I'm working on a 3 node cluster (HDP 2.6 installed). As I use one node as the Master node, where all the master services run on, its memory is needed for all these services. Because of that I want to avoid the resource allocation by YARN, as I don't want to run YARN containers on this node.
1. How can I avoid these allocation for that node?
2. Do I have to uninstall a service?
3. Is this a good approach to use one node as the master?
As my HDFS has two DataNodes installed (on the two slave nodes), I need the YARN containers there to calculate locally on these nodes. I don't know why I should also provide ressources from my Master node for the YARN service.
4. Can someone explain?
you can uninstall nodemanager from master node and colocate it with the datanodes, this way you can stop yarn to spin container on master node and since it is running on similar slave node where datanode is running so you need not to worry about the data locality.

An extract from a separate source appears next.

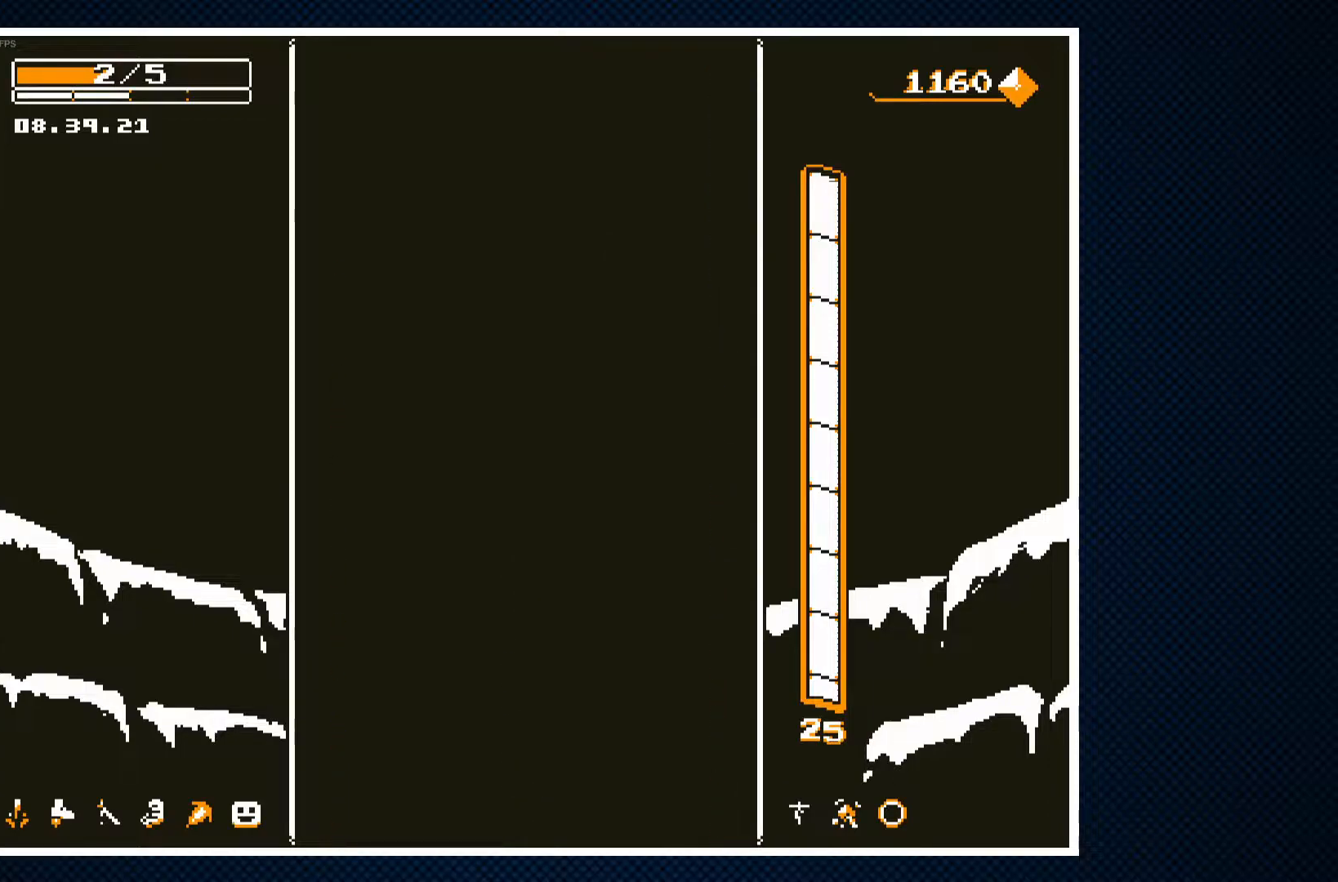
{"buttons": [], "events": []}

Thank you for the very fast answer. So I will uninstall the NodeManager on my master node.
Did I understand you right: is the NodeManager not used if there is no DataNode installed on the same host?
And what would happen, if NodeManager and DataNode would be installed on different nodes?
Did I understand you right: is the NodeManager not used if there is no DataNode installed on the same host? this is not right understanding, NM will be used whether DN is on same host or not, as your installation has slave node where DN is running, if you install NM on these nodes then yarn will only spin container on these nodes, not the master node.